◆ Data section
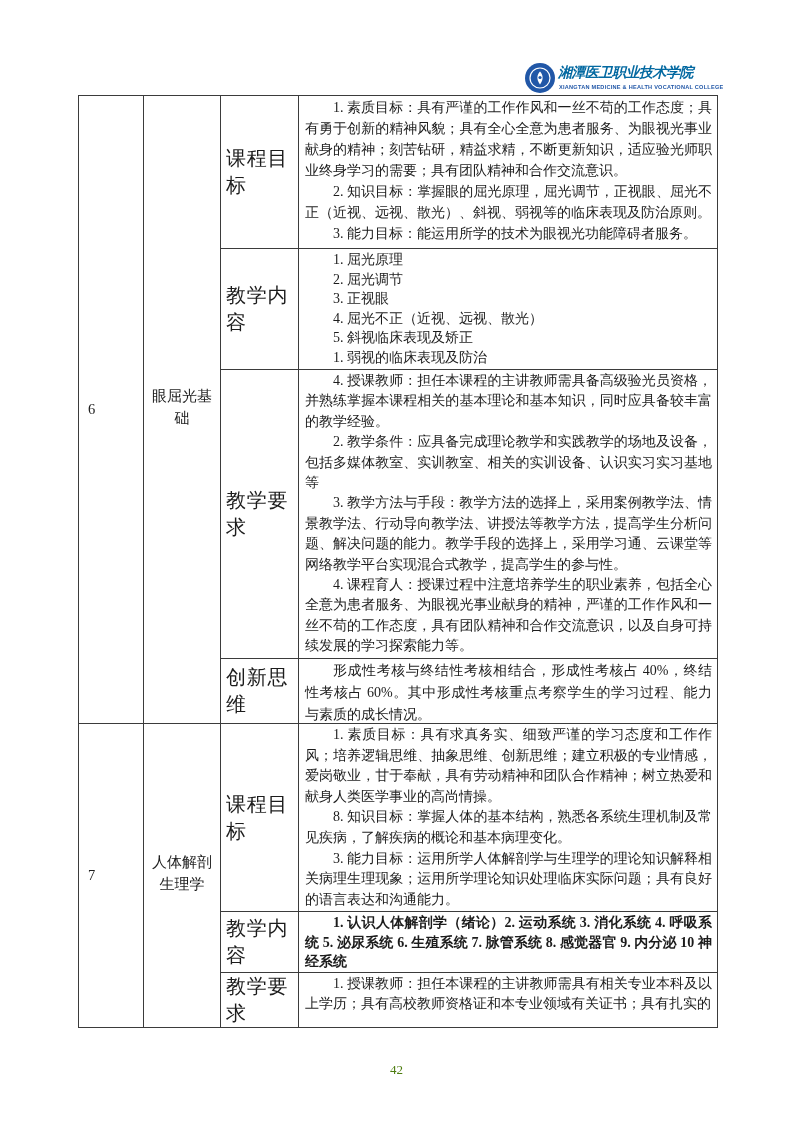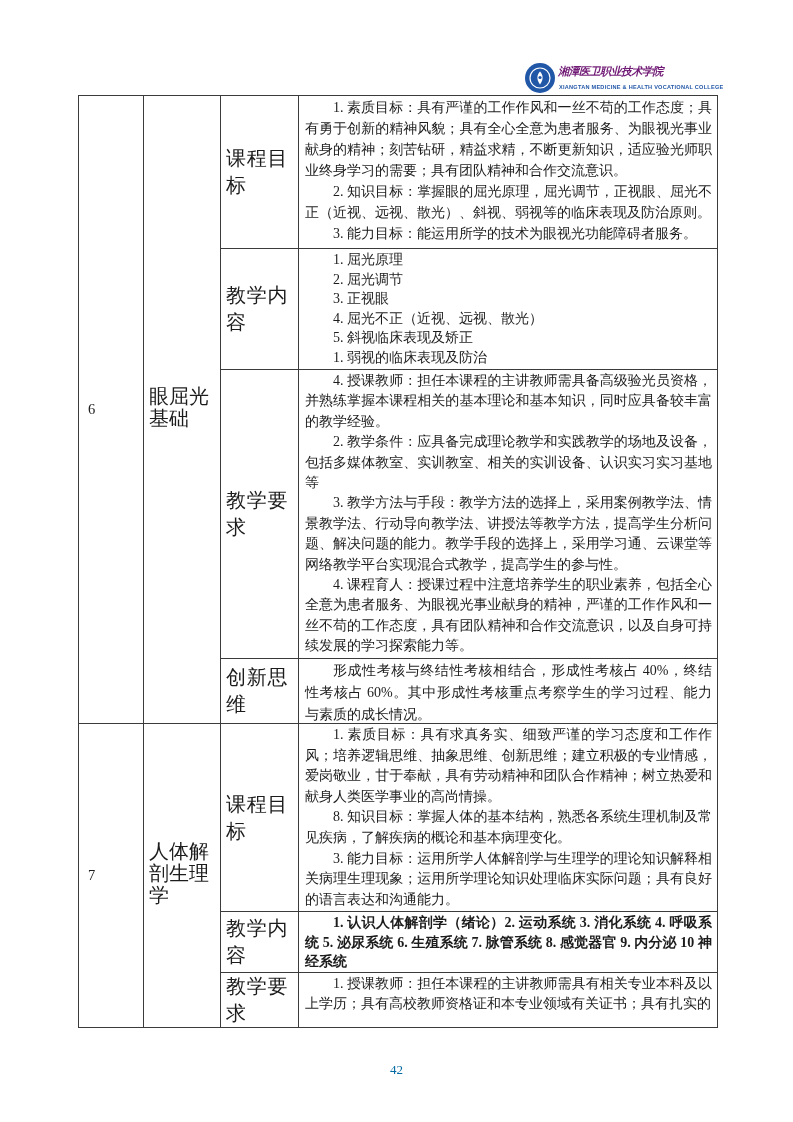"湘潭医卫职业技术学院" .logo-zh { color: #701a75 -> #0369a1; font-family: Liberation Mono, monospace -> Liberation Sans, sans-serif; font-size: 11px -> 14px }
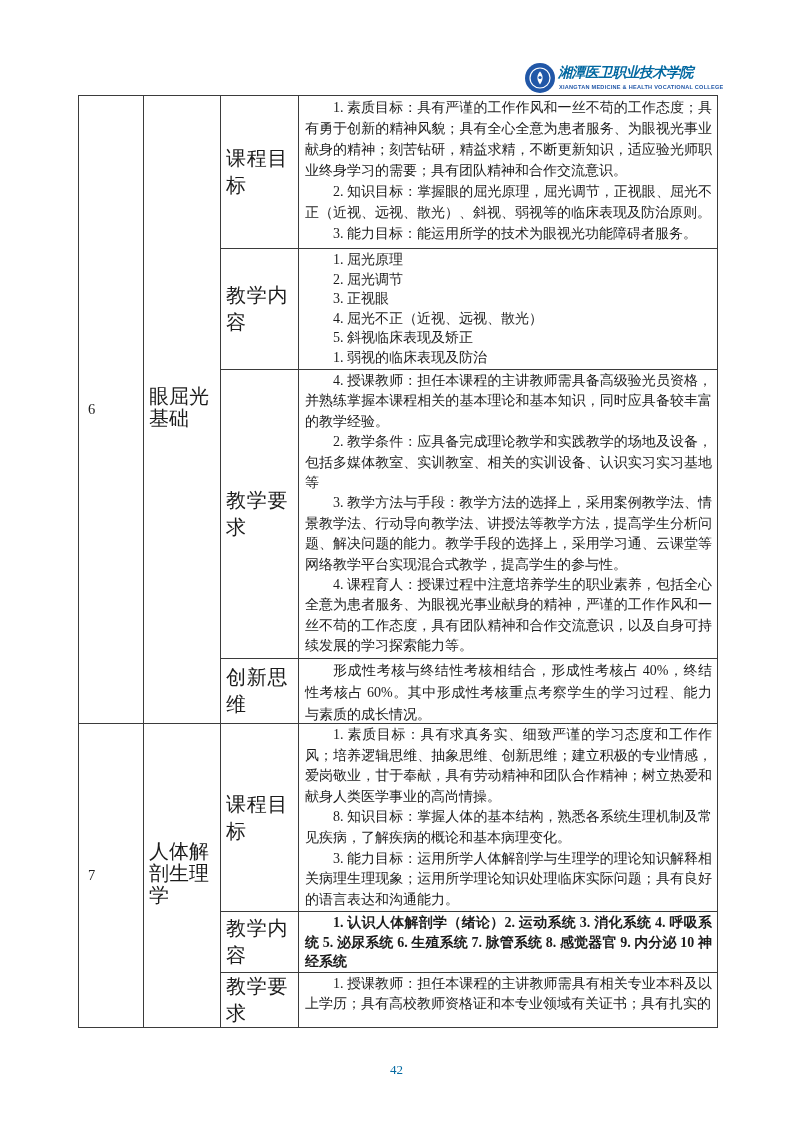"眼屈光基础" td.col-name { font-size: 20px -> 15px; text-align: left -> center }
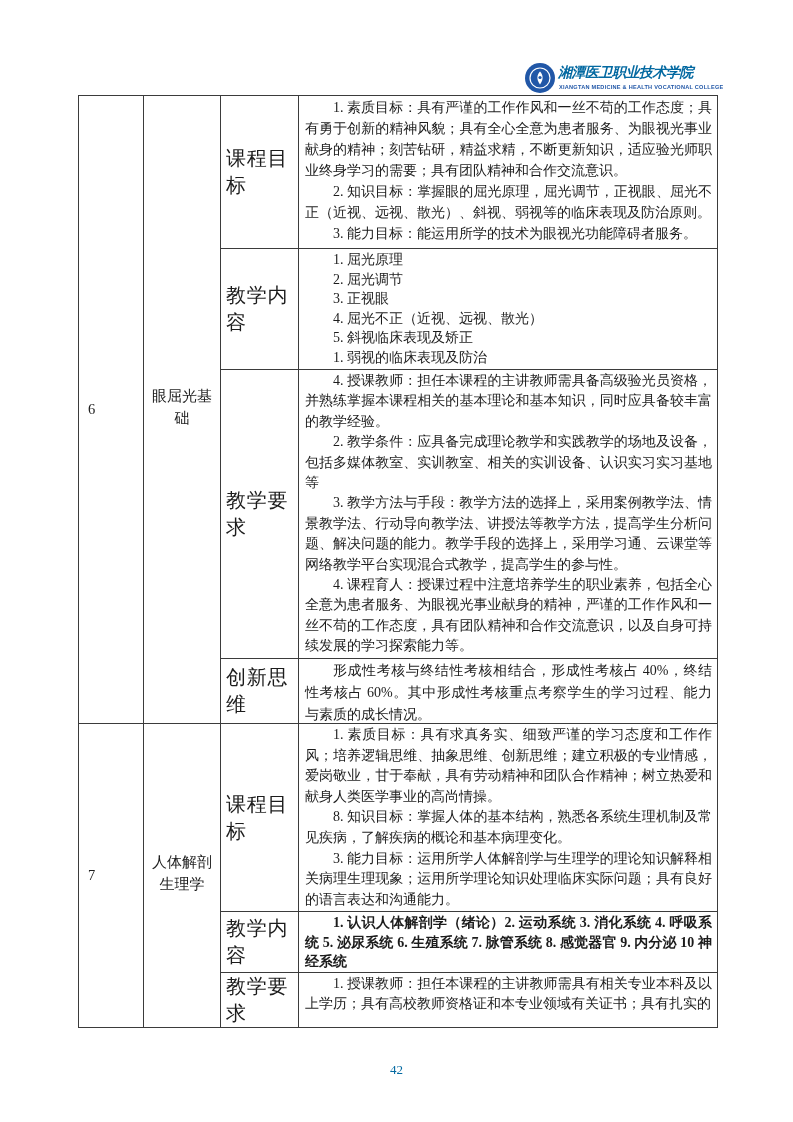"42" .page-number { color: #0369a1 -> #4d7c0f }
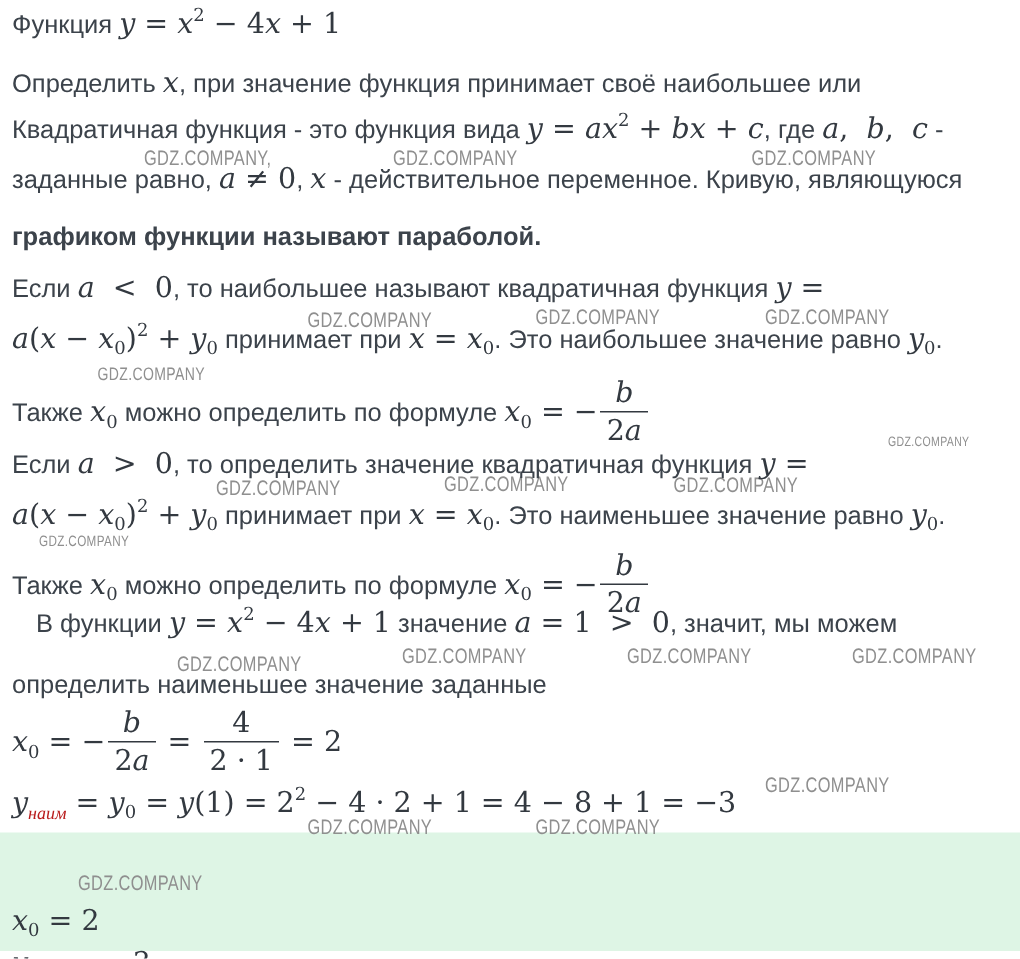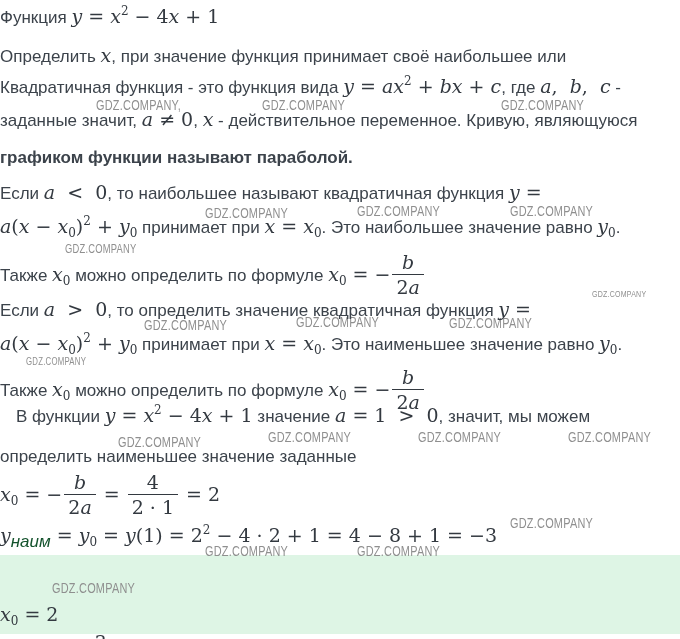"Функция y = x2 −" .line { left: 0 -> 8px }
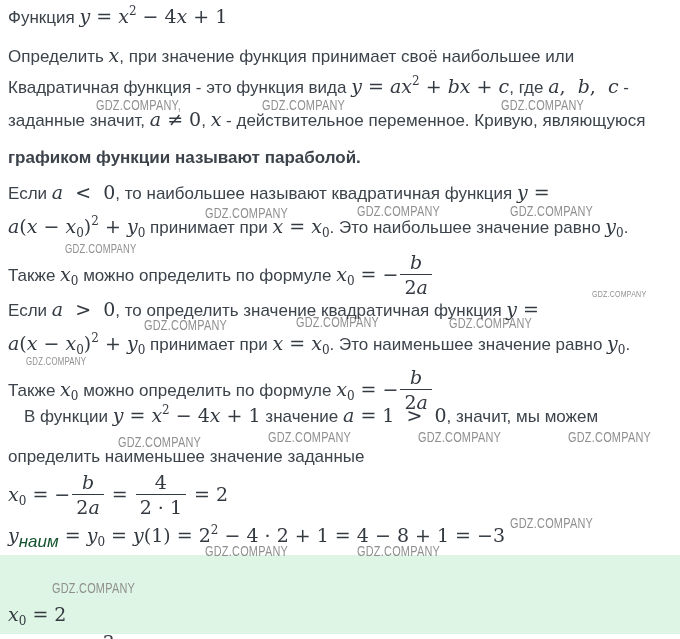"заданные значит," span.t { text: значит -> равно }
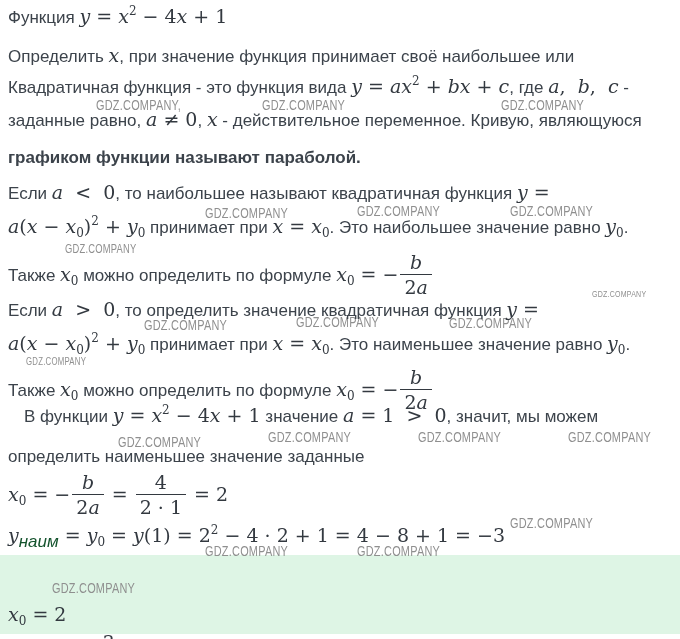"наим" .line .subm { color: #14532d -> #b91c1c; font-family: Liberation Sans, sans-serif -> Liberation Serif, serif; font-size: 17px -> 12px }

◆ What the task requires
Pictures stay out of the copy. Reproduce exactly the lines from the one containing "color: #0369a1 ->" through the last line of the records above, both included.

◆ Response to this task
"42" .page-number { color: #0369a1 -> #4d7c0f }
"Функция y = x2 −" .line { left: 0 -> 8px }
"заданные значит," span.t { text: значит -> равно }
"наим" .line .subm { color: #14532d -> #b91c1c; font-family: Liberation Sans, sans-serif -> Liberation Serif, serif; font-size: 17px -> 12px }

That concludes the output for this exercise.